Scientists Have Taught Probiotics To Kill Dangerous Bacteria

Probiotics are incredibly popular. Everybody’s taking a pill, eating yogurt, or going to more extreme ends to encourage “good” gut bacteria. But probiotics might be a lot more useful than just keeping you regular and helping us make Jamie Lee Curtis jokes. Scientists have taught the little buggers to find and kill a dangerous bacterium, and more custom bug-killing probiotics might be on the way.

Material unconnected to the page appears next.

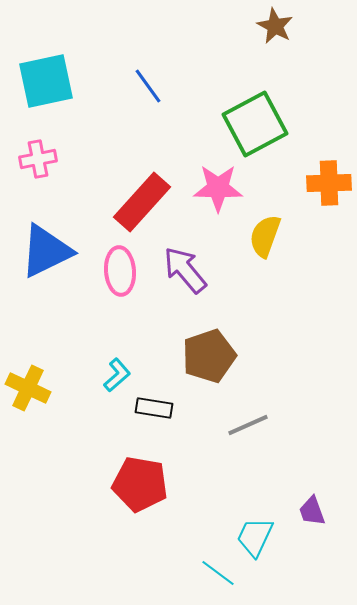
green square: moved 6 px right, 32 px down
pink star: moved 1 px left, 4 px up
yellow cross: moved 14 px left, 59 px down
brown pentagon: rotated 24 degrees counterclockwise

The probiotic in question is E. coli Nissle 1917. E.coli gets a bad rap, but most strains of it are harmless, and Nissle 1917 is a highly useful one — you can find it in your local store under the name Mutaflor. In the past, scientists at Cornell University had taught it to hunt down and eat P. aeruginosa. It’s a nasty customer that creates “biofilms,” sticky mats of bugs that your immune system and conventional medicine are hard pressed to break up.

So Nissle was engineered to find those mats, rip them apart, and eat the tasty micro-organisms inside, or at least did so in mice and roundworms. Even better, the probiotic was better at preventing an infection in the first place compared to stopping one in progress, meaning a quick dose of this after surgery might help stop infections before they happen. That’s important, as while the risk of dying from a postoperative infection is low, it spikes among certain groups. Of course, we don’t know if it works on humans just yet; that study still needs to be done. But it might not be that long before a little probiotic dose keeps you not just regular, but alive.